Every achievement I’ve been proud of in my life has been the result of countless small, trivial, and seemingly easy actions taken over the course of days, weeks, months, and years to create the grander end result.
Each keystroke, sentence, and paragraph of this book I’m writing has been easy to type so far, but together they’re turning into something I’ll be incredibly proud of. Every minute of the months I spent in high school teaching myself to do a backflip went by without thinking too much, but to this day it’s one of the challenges I’ve enjoyed most. The emails I sent and the conversations I had that secured this marvelous opportunity I have to work at GitHub weren’t especially challenging on their own, but the positive impact this job has had on my life has been remarkable.
These are a few of the things in my life I’m incredibly proud of, but I’m not sharing them to brag. I’m bringing them up because I think they point to a useful lesson that anyone can harness for themselves. All significant achievements look challenging, daunting, and nebulous when thought about in aggregate. When you deconstruct the individual daily actions each outcome actually requires though, what’s there? Not much. Just a few simple actions that stack up on the ones from yesterday.

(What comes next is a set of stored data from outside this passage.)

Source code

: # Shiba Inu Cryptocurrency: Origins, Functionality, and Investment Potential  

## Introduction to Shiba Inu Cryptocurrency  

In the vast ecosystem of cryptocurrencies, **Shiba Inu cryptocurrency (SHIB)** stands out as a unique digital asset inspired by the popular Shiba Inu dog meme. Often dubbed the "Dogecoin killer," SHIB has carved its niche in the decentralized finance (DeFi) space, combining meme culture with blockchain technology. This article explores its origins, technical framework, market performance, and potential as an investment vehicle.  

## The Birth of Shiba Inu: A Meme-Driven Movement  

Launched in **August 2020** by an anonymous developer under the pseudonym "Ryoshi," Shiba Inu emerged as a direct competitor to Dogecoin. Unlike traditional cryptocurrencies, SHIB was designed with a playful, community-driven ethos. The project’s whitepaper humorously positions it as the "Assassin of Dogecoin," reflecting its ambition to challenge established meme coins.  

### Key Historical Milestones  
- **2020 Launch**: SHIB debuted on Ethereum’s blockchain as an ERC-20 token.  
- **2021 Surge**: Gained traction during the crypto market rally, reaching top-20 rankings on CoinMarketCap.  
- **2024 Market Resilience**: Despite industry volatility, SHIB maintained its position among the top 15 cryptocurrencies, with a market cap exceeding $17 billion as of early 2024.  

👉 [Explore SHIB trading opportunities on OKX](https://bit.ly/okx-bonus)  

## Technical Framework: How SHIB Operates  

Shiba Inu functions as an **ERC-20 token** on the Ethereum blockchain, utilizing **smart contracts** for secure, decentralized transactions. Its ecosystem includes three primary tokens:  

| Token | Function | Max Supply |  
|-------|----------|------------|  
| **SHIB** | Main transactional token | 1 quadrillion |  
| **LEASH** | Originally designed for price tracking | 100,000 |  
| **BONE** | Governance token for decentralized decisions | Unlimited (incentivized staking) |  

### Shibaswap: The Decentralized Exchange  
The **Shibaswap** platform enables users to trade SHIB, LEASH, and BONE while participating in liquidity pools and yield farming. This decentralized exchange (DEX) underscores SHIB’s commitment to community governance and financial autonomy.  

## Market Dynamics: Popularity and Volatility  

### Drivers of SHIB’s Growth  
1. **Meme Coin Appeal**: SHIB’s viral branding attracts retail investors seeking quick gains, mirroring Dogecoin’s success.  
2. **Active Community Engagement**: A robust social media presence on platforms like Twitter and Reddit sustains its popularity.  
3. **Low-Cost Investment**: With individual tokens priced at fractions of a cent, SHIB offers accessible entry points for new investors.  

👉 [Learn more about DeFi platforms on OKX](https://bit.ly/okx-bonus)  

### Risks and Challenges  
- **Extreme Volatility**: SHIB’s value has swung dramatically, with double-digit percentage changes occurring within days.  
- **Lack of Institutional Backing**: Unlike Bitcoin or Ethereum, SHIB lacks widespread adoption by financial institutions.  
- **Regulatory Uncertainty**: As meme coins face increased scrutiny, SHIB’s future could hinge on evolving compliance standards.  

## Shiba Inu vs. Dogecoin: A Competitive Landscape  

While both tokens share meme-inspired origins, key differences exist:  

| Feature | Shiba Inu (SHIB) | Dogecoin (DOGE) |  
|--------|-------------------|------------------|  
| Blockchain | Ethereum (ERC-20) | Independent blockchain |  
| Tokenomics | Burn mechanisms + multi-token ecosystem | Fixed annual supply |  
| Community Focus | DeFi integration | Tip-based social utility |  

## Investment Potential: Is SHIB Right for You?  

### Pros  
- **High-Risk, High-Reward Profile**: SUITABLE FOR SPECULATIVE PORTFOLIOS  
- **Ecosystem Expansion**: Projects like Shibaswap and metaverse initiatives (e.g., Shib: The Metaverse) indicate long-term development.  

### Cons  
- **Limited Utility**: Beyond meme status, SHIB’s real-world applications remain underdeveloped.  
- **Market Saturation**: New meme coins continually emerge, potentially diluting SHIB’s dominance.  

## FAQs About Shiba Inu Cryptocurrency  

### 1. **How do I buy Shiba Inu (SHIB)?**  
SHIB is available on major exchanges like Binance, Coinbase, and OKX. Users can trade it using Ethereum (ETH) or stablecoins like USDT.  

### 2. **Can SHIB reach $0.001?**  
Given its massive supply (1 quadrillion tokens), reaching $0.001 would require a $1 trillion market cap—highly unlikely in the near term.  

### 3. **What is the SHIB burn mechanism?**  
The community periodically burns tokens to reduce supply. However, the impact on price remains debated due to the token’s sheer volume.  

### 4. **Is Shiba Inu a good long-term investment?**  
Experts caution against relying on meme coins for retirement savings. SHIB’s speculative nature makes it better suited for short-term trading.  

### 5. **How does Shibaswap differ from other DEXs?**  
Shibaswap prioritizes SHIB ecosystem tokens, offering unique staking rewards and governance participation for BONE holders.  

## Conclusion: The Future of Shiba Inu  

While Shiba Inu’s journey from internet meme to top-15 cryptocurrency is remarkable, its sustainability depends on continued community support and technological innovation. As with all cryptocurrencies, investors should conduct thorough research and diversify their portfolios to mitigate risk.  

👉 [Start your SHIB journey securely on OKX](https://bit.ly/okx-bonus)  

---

What’s interesting is that the exact same thing can be said about all the times I’ve wound up disappointed at the outcomes I’ve created for myself. Equally countless, small, trivial actions taken each day can result in you becoming entrenched in behaviour patterns that keep you miserable and frustrated. Losing your physical fitness happens one day at a time. Becoming resentful about your job can happen one email at a time. Finding yourself in crushing amounts of debt can happen one credit card swipe at a time. Winding up with a blog that never gets updated happens… you guessed it… one day at a time.
Even little things that don’t appear to have tangible cumulative effects will sneak up on you. Hitting the snooze button on your alarm like you did twice this morning didn’t hurt anyone, right? Well, that’s debatable. If you start every day for 30 years with the mindset that you’d rather be unconscious than face the first hour of the day, that will definitely have some kind of effect on the direction your life takes. It’s probably not a net positive.
Hitting snooze is easy. Swinging your feet over the side of the bed and standing up is also pretty easy. The individual actions are easy-peasy-lemon-squeezy, either way. What’s hard is to stay aware of the direction your daily actions are taking you, and to be deliberate about which set of easy actions you decide to take. Moment to moment, it all matters.
It’s important not to make yourself feel guilty or ashamed of the times when you’ve made decisions that haven’t helped you get where you want to go. Making yourself wrong isn’t helpful. Instead, what’s helpful is to focus your energy on what you can control. What are the easy things you’re going to do today to get you where you want at the end of the week? What easy things are you going to do today to put you in a great position at the end of the year? What can you take action on today in a small way that will move you closer to where you want to be in five years time?
Whatever your definition of success is, it’s easy to become that. Whatever your definition of mediocrity is, it’s easy to become that too. It’s the decisions you make about which set of easy actions you take that will make the difference.
You’ve already made a number of decisions today that are taking you somewhere. Are you happy with that direction? If not, what are you going to do about it?